Crime Politics USA

Minnesota officials say DOJ probe is retaliation after lawsuit over ICE raids

Minnesota officials say DOJ probe is retaliation after lawsuit over ICE raids
Source: Reuters
  • Published January 22, 2026

 

A widening standoff between Minnesota and the Trump administration took a sharper turn this week after top state and city officials said they are now under investigation by the US Department of Justice, just days after suing the federal government over immigration raids in the state.

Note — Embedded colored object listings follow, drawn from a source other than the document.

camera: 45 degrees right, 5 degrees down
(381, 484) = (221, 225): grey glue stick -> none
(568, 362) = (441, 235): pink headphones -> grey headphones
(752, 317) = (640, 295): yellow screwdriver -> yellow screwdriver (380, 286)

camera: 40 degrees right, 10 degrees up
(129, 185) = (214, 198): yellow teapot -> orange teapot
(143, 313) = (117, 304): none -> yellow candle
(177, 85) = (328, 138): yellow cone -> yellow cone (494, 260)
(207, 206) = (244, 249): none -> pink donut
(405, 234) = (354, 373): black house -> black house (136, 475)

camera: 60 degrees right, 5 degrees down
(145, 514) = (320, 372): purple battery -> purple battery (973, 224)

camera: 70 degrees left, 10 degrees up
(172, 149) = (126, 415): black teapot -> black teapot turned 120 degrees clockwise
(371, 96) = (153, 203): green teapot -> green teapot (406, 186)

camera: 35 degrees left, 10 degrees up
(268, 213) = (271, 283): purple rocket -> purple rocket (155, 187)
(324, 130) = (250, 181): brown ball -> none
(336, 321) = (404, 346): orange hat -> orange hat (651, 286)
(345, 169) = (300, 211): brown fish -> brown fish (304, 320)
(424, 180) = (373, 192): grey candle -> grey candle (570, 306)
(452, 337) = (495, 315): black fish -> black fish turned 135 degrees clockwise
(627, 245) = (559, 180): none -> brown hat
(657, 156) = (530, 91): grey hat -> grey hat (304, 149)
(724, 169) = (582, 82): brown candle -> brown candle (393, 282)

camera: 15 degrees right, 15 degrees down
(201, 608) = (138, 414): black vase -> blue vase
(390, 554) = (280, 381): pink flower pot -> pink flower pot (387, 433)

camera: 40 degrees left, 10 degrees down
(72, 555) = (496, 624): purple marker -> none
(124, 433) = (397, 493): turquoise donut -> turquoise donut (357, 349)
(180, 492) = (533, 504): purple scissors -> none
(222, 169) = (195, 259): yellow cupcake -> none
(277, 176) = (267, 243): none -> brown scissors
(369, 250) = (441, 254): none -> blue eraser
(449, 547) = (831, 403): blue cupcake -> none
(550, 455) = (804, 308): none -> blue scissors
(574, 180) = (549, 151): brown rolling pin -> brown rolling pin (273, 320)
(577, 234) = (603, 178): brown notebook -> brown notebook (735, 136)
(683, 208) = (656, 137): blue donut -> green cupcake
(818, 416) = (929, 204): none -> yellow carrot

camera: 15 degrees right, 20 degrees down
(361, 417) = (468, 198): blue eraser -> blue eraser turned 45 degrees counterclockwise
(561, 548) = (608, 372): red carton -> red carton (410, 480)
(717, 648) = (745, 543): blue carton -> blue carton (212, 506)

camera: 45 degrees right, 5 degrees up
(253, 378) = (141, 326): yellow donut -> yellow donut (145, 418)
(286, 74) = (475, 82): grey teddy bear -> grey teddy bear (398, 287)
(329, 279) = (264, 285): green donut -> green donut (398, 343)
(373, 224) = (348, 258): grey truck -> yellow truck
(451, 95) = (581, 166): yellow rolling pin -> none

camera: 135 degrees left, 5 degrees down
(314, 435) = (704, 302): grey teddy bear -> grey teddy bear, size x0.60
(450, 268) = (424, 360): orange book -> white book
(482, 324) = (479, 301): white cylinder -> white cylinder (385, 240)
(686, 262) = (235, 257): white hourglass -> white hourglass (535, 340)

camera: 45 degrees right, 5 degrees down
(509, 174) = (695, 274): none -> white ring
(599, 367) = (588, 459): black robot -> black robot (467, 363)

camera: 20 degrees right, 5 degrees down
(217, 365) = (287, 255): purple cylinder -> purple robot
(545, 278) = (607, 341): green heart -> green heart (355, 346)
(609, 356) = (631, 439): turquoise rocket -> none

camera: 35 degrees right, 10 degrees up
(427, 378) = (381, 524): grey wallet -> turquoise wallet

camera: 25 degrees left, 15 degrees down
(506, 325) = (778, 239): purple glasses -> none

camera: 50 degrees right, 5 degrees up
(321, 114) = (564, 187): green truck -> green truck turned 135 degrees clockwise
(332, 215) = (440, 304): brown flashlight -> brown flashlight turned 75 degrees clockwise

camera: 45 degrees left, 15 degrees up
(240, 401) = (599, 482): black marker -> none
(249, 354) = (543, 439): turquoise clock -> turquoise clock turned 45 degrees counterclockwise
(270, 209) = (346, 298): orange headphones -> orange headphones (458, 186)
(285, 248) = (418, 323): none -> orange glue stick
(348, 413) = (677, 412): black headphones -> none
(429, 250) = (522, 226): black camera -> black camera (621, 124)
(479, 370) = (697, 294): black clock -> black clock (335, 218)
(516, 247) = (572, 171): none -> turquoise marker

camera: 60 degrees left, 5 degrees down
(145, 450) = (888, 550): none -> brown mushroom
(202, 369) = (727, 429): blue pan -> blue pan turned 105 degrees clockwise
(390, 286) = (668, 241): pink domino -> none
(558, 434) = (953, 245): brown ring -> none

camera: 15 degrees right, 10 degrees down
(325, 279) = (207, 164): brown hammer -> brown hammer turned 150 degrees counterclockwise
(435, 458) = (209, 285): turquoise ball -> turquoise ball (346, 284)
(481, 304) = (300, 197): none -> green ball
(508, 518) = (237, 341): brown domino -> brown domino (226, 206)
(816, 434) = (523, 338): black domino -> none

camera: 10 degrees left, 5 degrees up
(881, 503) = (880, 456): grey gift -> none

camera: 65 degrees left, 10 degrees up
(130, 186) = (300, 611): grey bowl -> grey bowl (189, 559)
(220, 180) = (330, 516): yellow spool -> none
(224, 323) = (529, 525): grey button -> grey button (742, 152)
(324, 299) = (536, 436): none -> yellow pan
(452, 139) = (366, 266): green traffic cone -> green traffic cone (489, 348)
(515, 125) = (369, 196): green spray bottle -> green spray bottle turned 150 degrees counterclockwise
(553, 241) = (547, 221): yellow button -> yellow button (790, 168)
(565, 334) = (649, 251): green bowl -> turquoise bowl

Governor Tim Walz, Attorney General Keith Ellison and Minneapolis Mayor Jacob Frey are among those caught up in the probe, which will examine whether Minnesota officials conspired to obstruct justice by interfering with federal immigration enforcement, according to reporting by CBS News.

The investigation lands amid an already volatile clash over Immigration and Customs Enforcement operations in Minnesota, including the raid in which an ICE agent shot and killed Renee Good, a 37-year-old mother of three and US citizen.

Walz confirmed the DOJ inquiry on Tuesday and dismissed it outright.

“This Justice Department investigation, sparked by calls for accountability in the face of violence, chaos and the killing of Renee Good, does not seek justice,” he said. “It is a partisan distraction.”

Ellison said his office received a subpoena demanding records related to its work on federal immigration enforcement, calling the timing “highly irregular,” especially since the state filed a lawsuit against the Department of Homeland Security on January 12.

“Trump’s DOJ is more focused on investigating my office than the killing of Renee Good,” Ellison wrote on X. “I will not be intimidated, and I will not stop working to protect Minnesotans from this campaign of revenge.”

That lawsuit accuses federal agents of carrying out “dangerous, illegal, and unconstitutional stops and arrests” under the banner of immigration enforcement.

Frey echoed the retaliation argument, saying the probe appears designed to intimidate state and local leaders. His office released a copy of the DOJ subpoena, which seeks records showing “any refusal to come to the aid of immigration officials”, according to the Associated Press.

A grand jury is expected to review the materials on February 3 to determine whether there is probable cause to proceed.

The investigation unfolds against the backdrop of a massive federal immigration operation launched in December, when thousands of ICE and Customs and Border Protection officers were deployed to Minneapolis and St Paul as part of Trump’s broader crackdown on undocumented immigrants in Democratic-led cities.

That operation drew international attention after the killing of Good earlier this month. Despite widespread outrage, the Justice Department has declined to investigate the shooting.

Trump has since escalated his rhetoric, threatening to invoke the Insurrection Act against Minnesota and ordering 1,500 active-duty soldiers in Alaska to be ready for possible deployment to the state, according to Reuters.